Also $f_{(X_{(1)}, X_{(n)})}(x_{(1)}, x_{(n)}) = \frac{n!}{(n - 2)!} \frac{1}{(5\theta)^2}(\frac{x_{(n)} - x_{(1)}}{5\theta})^{n - 2}$ on $\theta < x_{(1)} < x_{(n)} < 6\theta$ and $0$ elsewhere. Thus the pdf of the conditional variable $X_{(i)} \ | \ x_{(1)}, x_{(n)}$ is their ratio: $$ f_{X_{(i)}}(x_{(i)} \ | \ x_{(1)}, x_{(n)}) = \frac{(n - 2)!}{(i - 2)!(n - i - 1)!}\frac{(x_{(i)} - x_{(1)})^{i - 2} (x_{(n)} - x_{(i)})^{n - i - 1} }{(x_{(n)} - x_{(1)})^{n - 2}} $$ for $x_{(1)} < x_{(i)} < x_{(n)}$ and $0$ elsewhere. This may seem daunting but it is actually an easy transformation of a recognizable pdf.
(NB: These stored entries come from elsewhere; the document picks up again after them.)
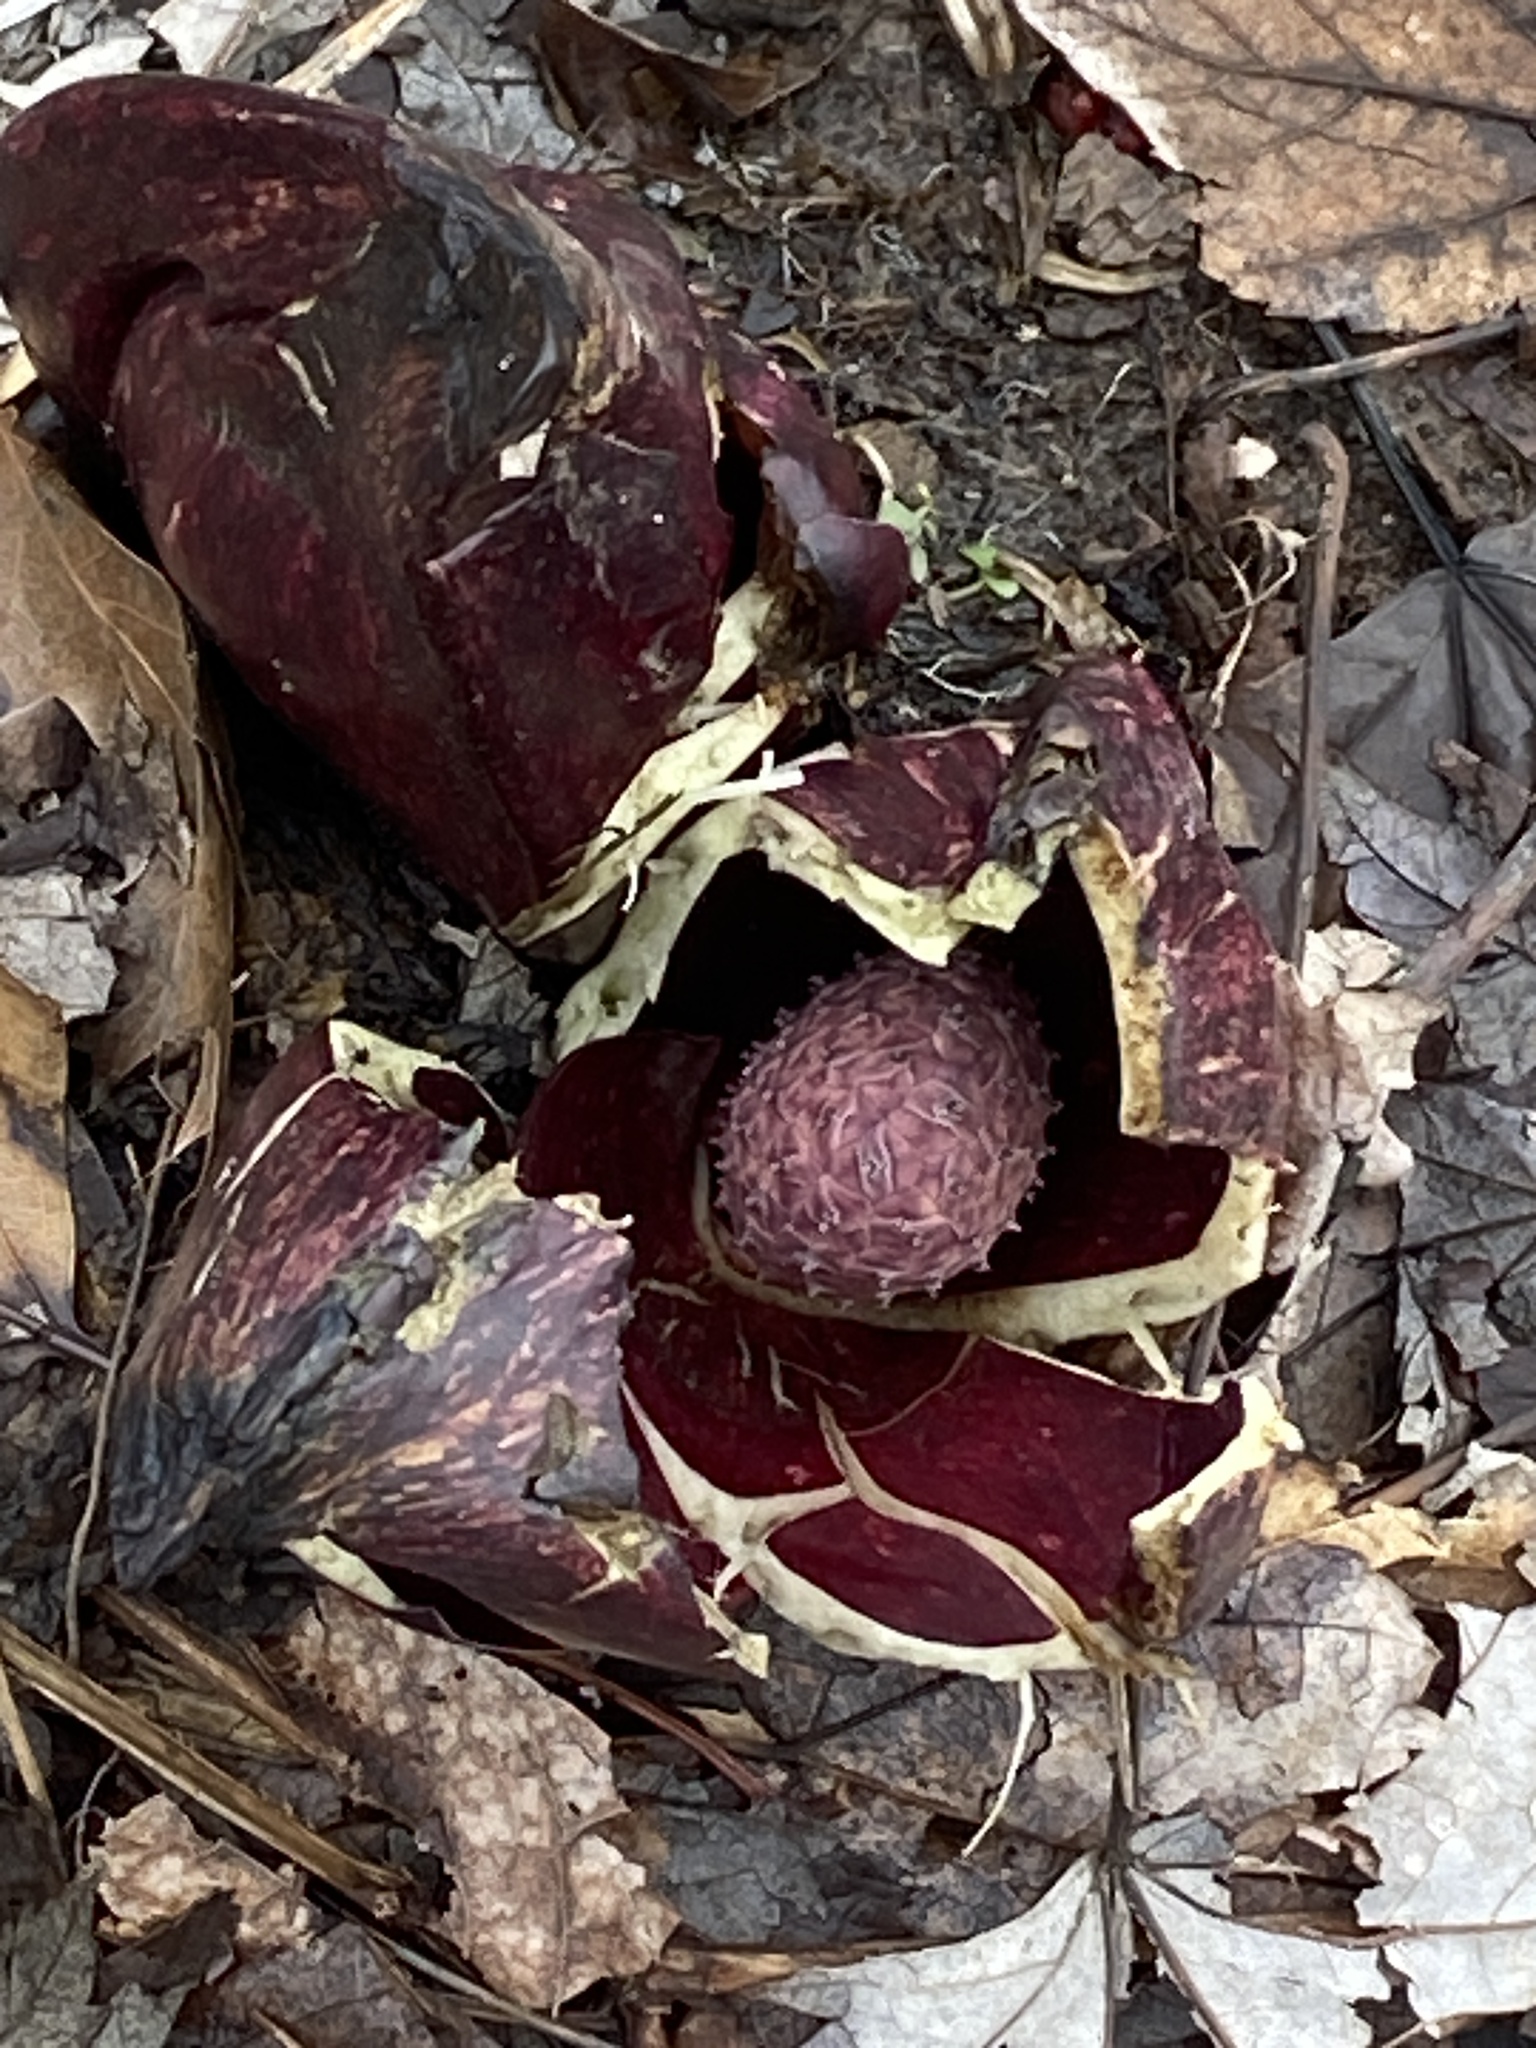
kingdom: Plantae
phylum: Tracheophyta
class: Liliopsida
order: Alismatales
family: Araceae
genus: Symplocarpus
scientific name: Symplocarpus foetidus
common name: Eastern skunk cabbage
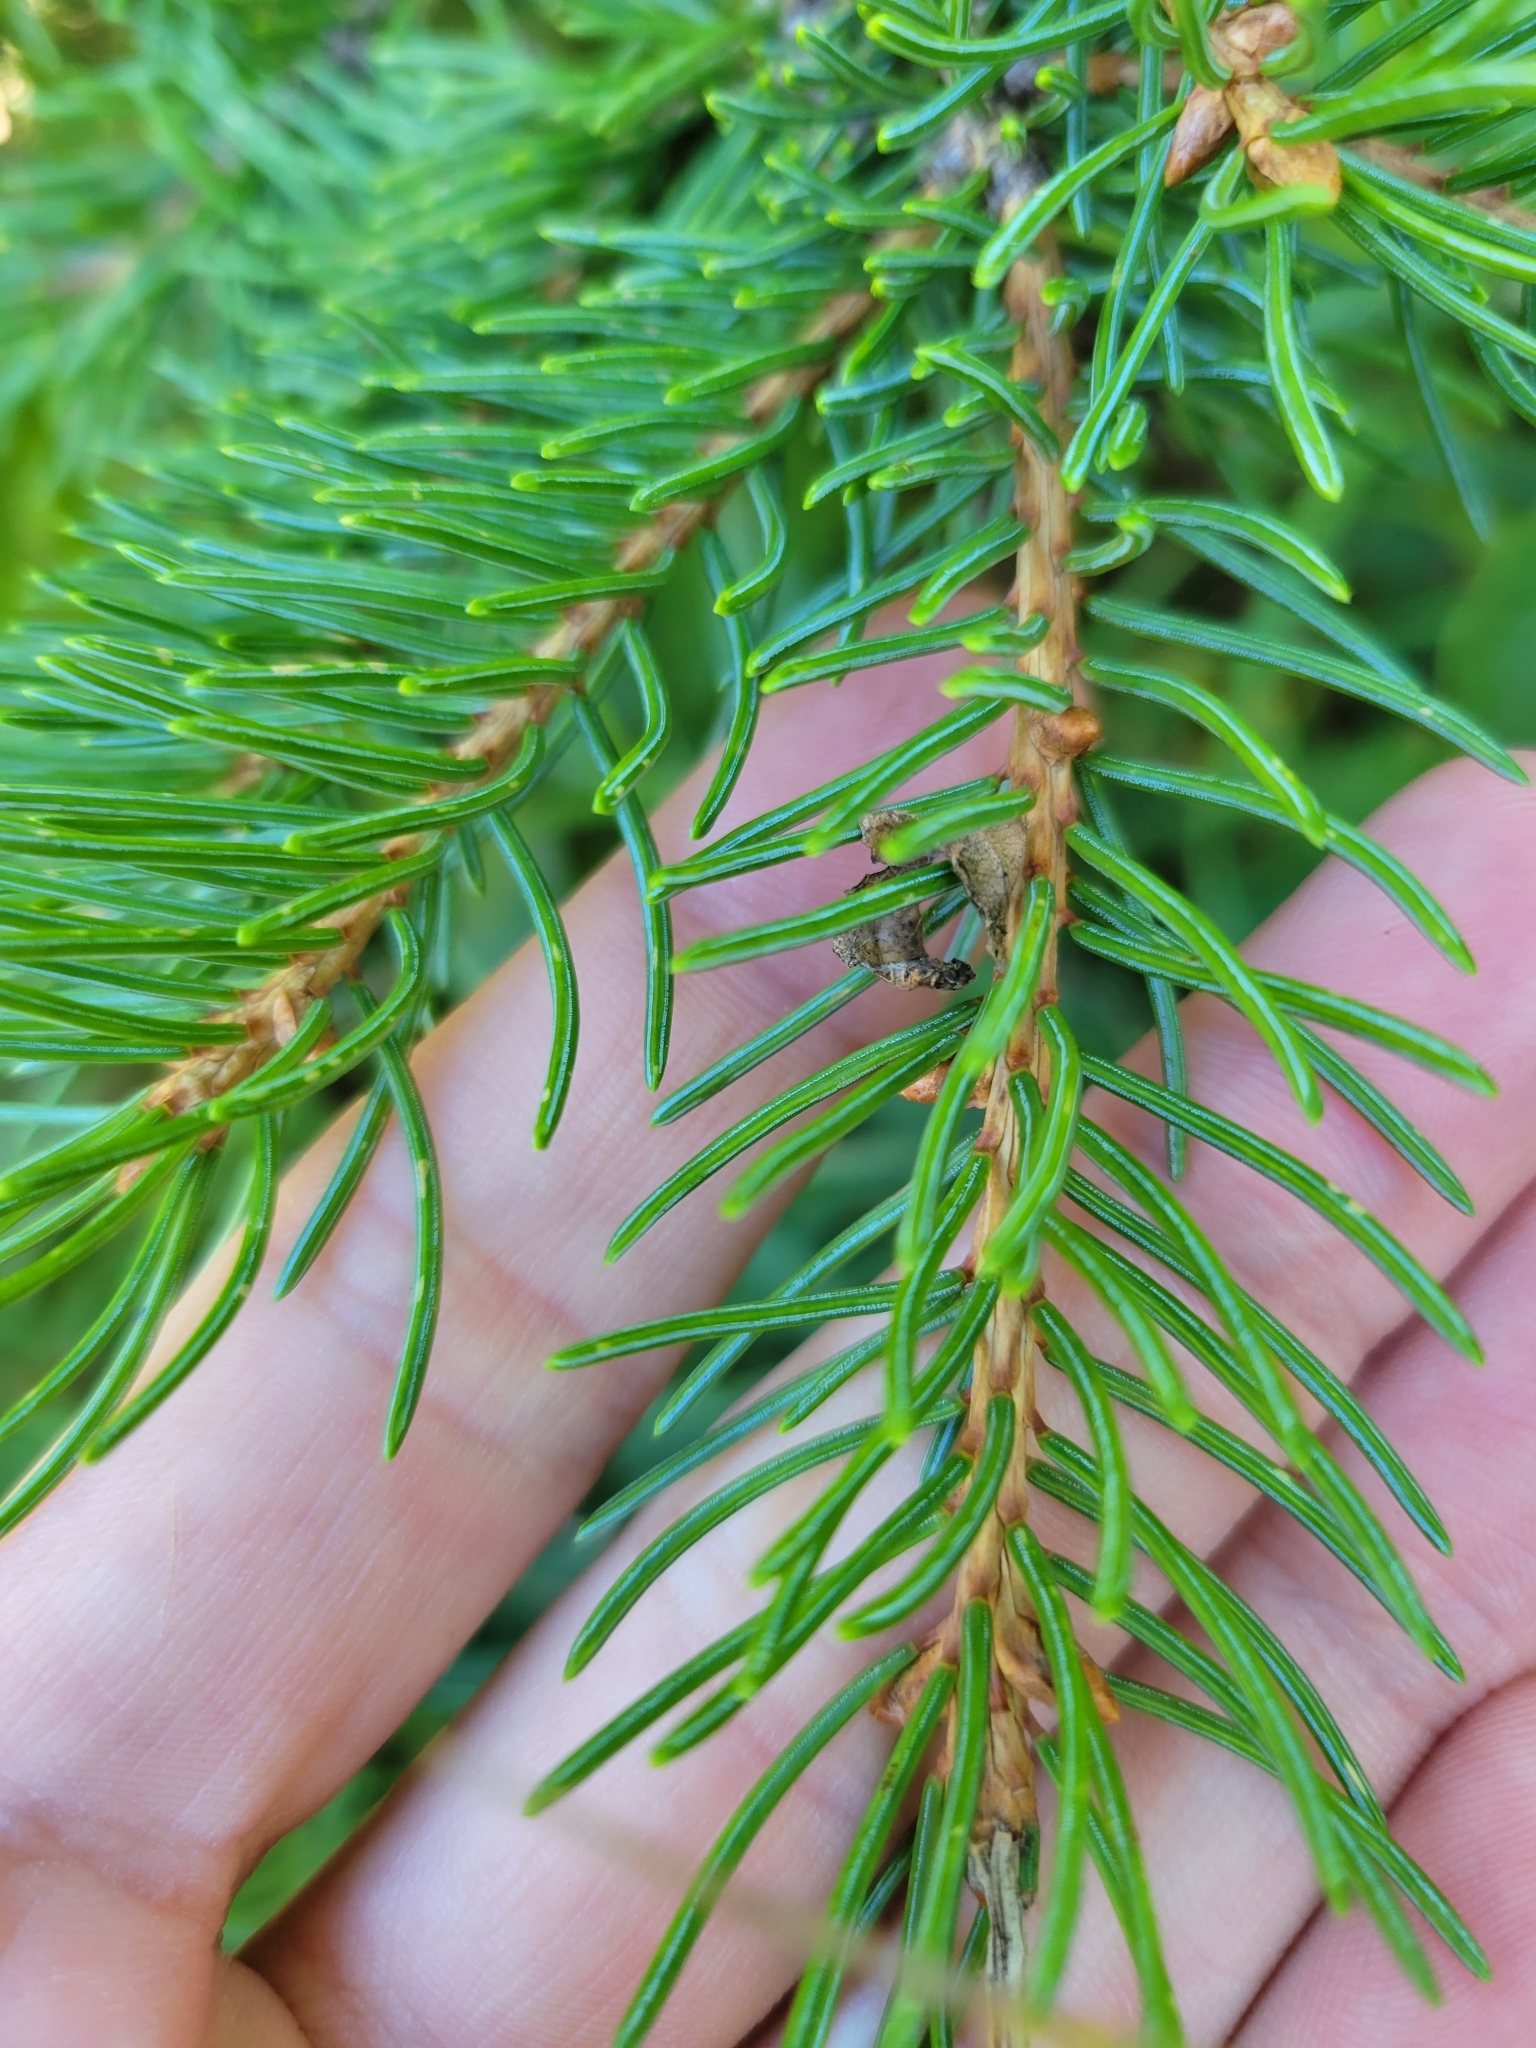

Indeed scaling and translating, it can be seen that $$ \frac{\big[X_{(i)} \ | \ x_{(1)}, x_{(n)}\big] - x_{(1)}}{x_{(n)} - x_{(1)}} \sim \text{Beta}(i - 1, n - i) $$ whose expectation is well-known to be $(i - 1)/(n - 1)$ and thus $$ E[X_{(i)} \ | \ (X_{(1)}, X_{(n)})] = (X_{(n)} - X_{(1)})\frac{i - 1}{n - 1} + X_{(1)} $$ for $i = 2, \ldots, n - 1$
Part 2. As a result \begin{align*} \sum_{i = 1}^n E[X_{(i)} \ | \ (X_{(1)}, X_{(n)})] &= X_{(1)} + \sum_{i = 2}^{n - 1}\Big[(X_{(n)} - X_{(1)})\frac{i - 1}{n - 1} + X_{(1)}\Big] + X_{(n)} \\ &= X_{(1)} + (X_{(n)} - X_{(1)})\frac{(n - 2)}{2} + (n - 2)X_{(1)} + X_{(n)} \\ &= \frac{n}{2}(X_{(1)} + X_{(n)}) \end{align*}
Part 3. Thus $$ E[X_1 \ | \ (X_{(1)}, X_{(n)})] = \frac{1}{n}\sum_{i = 1}^n E[X_{(i)} \ | \ (X_{(1)}, X_{(n)})] = \frac{1}{2}(X_{(1)} + X_{(n)}) $$ which means that our required estimator is $$ \hat{\theta}(\mathbf{X}) = \frac{2}{7} E[X_1 \ | \ (X_{(1)}, X_{(n)})] = \frac{1}{7}(X_{(1)} + X_{(n)}) $$